Continue the Terms and Conditions text from the point where it ends.

- [READING PASSAGE]
— BEGIN —
Terms and Conditions
These Standard Terms and Conditions, together with the Advertising Services Agreement signed by Client, form the complete agreement between Client and Cascade Conversion (the "Agreement").
1. Services
Cascade Conversion will provide advertising services for Client, which may include (without limitation) generating marketing and sales leads online through paid advertising platforms such as Facebook, Instagram, and Google.
2. Payment
2.1 Cascade Conversion will provide its Services risk-free for one week following the Effective Date of campaign launch. After that first week, Client will pay Cascade Conversion the amount agreed to by the parties (the "Payment Amount").
2.2 Time is of the essence with respect to Client's payment obligations. Payment is due in advance and is non-refundable, except as expressly provided in Section 10.
3. Advertising Materials and Lead Data
Client may provide Cascade Conversion with advertising copy, images, video, or other creative materials (collectively, "Advertising Materials") to be used in promoting Client's business. All Advertising Materials must comply with Cascade Conversion's policies as updated from time to time.
Client grants Cascade Conversion an irrevocable, non-exclusive, worldwide, fully paid license to use, perform, reproduce, display, transmit, and distribute the Advertising Materials, and to authorize third parties to do the same, to the extent Cascade Conversion deems reasonably necessary to perform the Services. Cascade Conversion may reject any Advertising Materials at any time, for any reason.
Subject to Section 4 below, Client agrees that Cascade Conversion owns all data it generates or receives in performing the Services, including Leads. If the nature of a campaign prevents Cascade Conversion from owning a Lead, Client grants Cascade Conversion an irrevocable, unrestricted, fully paid license to use that Lead without further consent or payment.
4. Advertising Platform Data and Facebook Business Tools
This Section governs how Cascade Conversion handles Client data on third-party advertising platforms (such as Facebook, Instagram, Google, and similar platforms). It controls over Section 3 to the extent of any conflict.
4.1 Authority granted to Cascade Conversion. Client appoints Cascade Conversion as its authorized agent for the limited purpose of accessing, managing, and operating Client's accounts on advertising platforms to deliver the Services. This authority includes installing and managing tracking pixels, server-side conversion APIs, audience-building tools, and similar technologies (collectively, "Business Tools") on Client's behalf.
— END —
- [DATASET CONTENT]
— BEGIN —
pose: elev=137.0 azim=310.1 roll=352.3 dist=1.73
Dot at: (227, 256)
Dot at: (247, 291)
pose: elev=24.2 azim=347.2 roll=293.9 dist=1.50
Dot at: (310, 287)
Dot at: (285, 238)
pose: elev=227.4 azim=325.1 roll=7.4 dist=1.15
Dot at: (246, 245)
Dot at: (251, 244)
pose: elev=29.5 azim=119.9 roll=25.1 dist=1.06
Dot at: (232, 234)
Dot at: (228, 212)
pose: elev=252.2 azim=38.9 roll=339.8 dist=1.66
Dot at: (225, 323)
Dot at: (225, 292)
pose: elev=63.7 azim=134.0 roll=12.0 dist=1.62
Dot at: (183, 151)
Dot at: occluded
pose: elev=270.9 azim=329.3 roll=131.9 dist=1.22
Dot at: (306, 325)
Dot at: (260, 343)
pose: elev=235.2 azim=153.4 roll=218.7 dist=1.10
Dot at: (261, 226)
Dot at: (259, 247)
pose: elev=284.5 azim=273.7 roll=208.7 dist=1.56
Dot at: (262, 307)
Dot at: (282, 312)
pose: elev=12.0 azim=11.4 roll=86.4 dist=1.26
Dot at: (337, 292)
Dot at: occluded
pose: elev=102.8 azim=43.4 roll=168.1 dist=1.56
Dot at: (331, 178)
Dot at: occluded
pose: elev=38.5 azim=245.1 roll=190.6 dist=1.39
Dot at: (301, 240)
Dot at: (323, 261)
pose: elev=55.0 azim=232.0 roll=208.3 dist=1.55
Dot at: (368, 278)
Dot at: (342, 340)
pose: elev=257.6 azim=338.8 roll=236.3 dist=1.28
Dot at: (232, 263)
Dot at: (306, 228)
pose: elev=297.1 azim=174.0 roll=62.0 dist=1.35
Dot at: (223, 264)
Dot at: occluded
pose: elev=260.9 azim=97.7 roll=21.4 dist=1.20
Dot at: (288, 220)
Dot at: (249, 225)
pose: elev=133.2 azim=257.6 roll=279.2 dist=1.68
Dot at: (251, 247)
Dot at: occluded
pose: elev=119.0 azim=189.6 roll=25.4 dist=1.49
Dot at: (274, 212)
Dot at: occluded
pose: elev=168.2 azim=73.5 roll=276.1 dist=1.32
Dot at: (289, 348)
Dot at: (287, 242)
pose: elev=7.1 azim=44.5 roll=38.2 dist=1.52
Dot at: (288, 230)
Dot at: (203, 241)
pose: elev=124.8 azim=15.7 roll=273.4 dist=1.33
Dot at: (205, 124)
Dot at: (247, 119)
— END —
- [EXPECTED ANSWER]
4.2 Client's data. Any data that originates from Client — including Client's customer lists, website visitor data captured by Client's pixel, conversion events from Client's properties, and any audiences or reports built from that data (collectively, "Client Platform Data") — belongs to Client. Cascade Conversion will only use Client Platform Data on Client's behalf to deliver the Services. Cascade Conversion will not use Client Platform Data for its own purposes, will not share it with other clients, and will not combine it with data from other clients except as permitted by the relevant advertising platform.
4.3 Facebook Business Tools Terms. When Cascade Conversion uses Facebook's Business Tools (including the Meta Pixel, Conversions API, Custom Audiences, and similar tools) on Client's behalf, Facebook requires Cascade Conversion to act as Client's agent and to bind Client to Facebook's Business Tools Terms. By signing the Advertising Services Agreement, Client:
- (a) authorizes Cascade Conversion to act as Client's agent for purposes of Facebook's Business Tools Terms;
- (b) agrees to be bound by Facebook's Business Tools Terms (currently available at facebook.com/legal/technology_terms, as updated by Facebook from time to time) with respect to any data Cascade Conversion uses, shares, or processes on Client's behalf; and
- (c) confirms that Cascade Conversion will only use or share such data, and any audiences or reports generated from it, with or on behalf of Client.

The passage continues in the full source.